Rüsselsheimer Tierheim: Neues großzügiges Zuhause für 24 Hunde
22.10.2010 - RÜSSELSHEIM
Von Alexandra Ehrhardt
Warm und großzügig, so lassen sich die drei neuen Hundehäuser im Tierheim beschreiben, in denen demnächst 24 herrchenlose Hunde auf ein neues Zuhause warten dürfen. „Die alten Gehege waren so traurig, dass man zum Schluss nicht mehr mit gutem Gewissen die Tiere dort unterbringen konnte“, sagte Claudia Vietmeier-Kemmler, die Vorsitzende des Tierschutzvereins, bei der offiziellen Einweihung der Hundehäuser.
Baukosten belaufen sich auf 120.000 Euro
„Bobby“, „Dingo“ und „Bella“ heißen die Häuschen, so wie die ehemaligen Hunde von Marianne Friebe, die die Gesamtbaukosten von rund 120.000 Euro zu drei Vierteln übernommen hatte. Das restliche Geld war durch sogenannte Baustein-Paten und aus den Rücklagen des Tierheims selbst erbracht worden. Friebes Mann Horst hatte als Architekt und Bauingenieur die drei Häuser mit je zwei neun Quadratmeter großen Gehegen und den Freiflächen geplant. Leben werden dort in wenigen Tagen, wenn die letzten Arbeiten abgeschlossen sind, 24 – vornehmlich große und schwierige – Hunde.
„Unser oberstes Ziel ist die Vermittlung der Tiere.

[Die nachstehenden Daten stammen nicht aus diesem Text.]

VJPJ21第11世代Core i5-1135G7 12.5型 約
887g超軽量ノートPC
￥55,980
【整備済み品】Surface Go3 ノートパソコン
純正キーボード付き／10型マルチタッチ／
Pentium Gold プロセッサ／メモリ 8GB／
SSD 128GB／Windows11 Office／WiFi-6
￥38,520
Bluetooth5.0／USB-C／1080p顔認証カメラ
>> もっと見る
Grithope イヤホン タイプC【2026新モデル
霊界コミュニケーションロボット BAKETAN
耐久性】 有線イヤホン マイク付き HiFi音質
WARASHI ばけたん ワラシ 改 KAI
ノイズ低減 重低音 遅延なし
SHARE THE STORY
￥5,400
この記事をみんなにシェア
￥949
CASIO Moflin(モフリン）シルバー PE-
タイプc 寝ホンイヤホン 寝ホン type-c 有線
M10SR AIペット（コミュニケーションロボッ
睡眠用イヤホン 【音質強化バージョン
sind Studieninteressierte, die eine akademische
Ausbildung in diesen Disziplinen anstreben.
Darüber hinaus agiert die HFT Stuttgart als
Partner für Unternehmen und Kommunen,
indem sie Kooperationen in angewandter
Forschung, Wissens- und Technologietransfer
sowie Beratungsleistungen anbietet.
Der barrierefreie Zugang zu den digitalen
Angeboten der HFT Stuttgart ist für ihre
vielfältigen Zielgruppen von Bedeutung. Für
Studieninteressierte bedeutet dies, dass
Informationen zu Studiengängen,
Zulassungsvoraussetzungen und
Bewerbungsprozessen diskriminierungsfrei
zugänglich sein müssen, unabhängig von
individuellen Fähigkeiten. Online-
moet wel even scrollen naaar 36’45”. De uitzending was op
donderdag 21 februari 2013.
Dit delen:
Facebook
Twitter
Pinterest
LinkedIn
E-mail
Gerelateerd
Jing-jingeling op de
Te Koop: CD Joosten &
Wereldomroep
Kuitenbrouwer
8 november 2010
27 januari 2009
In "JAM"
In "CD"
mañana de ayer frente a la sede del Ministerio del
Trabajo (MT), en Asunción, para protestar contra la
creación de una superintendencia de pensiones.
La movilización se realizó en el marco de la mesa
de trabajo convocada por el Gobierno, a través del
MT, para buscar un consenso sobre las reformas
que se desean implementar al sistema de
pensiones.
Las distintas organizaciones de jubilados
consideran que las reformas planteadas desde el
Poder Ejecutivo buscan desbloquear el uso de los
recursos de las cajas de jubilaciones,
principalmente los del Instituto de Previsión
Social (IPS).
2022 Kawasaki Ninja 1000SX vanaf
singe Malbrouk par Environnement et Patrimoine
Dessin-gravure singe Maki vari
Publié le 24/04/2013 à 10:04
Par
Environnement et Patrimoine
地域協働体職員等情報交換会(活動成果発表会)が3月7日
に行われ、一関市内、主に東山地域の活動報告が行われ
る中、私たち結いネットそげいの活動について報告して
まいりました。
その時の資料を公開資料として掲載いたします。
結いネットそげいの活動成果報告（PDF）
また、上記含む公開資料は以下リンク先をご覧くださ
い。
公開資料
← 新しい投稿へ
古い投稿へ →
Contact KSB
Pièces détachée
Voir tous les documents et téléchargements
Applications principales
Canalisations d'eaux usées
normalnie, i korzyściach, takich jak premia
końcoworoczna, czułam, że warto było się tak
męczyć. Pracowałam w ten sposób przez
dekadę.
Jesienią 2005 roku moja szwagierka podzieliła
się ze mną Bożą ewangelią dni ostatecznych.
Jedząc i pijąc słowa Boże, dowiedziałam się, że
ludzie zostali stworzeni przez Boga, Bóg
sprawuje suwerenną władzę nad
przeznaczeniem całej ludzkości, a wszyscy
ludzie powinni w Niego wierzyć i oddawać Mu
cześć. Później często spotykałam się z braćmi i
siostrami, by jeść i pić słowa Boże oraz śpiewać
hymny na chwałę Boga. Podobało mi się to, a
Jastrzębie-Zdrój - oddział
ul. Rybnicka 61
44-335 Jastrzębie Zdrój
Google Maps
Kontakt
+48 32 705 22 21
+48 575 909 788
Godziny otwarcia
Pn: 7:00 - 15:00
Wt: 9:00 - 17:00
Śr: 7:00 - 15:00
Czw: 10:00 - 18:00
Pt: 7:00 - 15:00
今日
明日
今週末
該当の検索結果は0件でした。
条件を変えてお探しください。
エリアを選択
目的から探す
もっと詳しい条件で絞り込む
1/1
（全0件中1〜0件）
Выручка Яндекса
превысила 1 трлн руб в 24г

Wenn diese sich in ihren Gehegen wohl fühlen, strahlen sie das auch aus“, so die Vorsitzende, deren nächstes Projekt die Suche nach Baum- und Buschpaten ist. Durch diese Geldspenden soll die Begrünung der noch etwas trostlos wirkenden Außenbereiche finanziert werden.
Im Februar waren die Bagger in den hinteren Bereich des Tierheims gerollt. „Der Bau war für uns sehr aufwändig gewesen, allein die vielen Anträge, die Emissionsproben und die Tatsache, dass all diese Arbeiten ehrenamtlich neben unserer eigentlichen Tätigkeit erledigt wurden“, blickte Vietmeier-Kemmler auf die vergangenen Monate zurück.
Unermüdliches Engagement beim Spendensammeln
Marianne Friebe, die 2006 für ihr jahrzehntelanges Engagement für das Tierheim das Bundesverdienstkreuz verliehen bekommen hatte, sammelt das Geld durch regelmäßige Basare in der heimischen Garage. „Die zu verkaufenden Gegenstände bekomme ich selbst gespendet. Heute morgen zum Beispiel habe ich wieder vier Kartons mit wunderbaren Sachen erhalten“, so die 75-jährige Walldorferin, die vor drei Jahren die schwerbehinderte Katze Mauki aus dem Tierheim bei sich aufgenommen hat.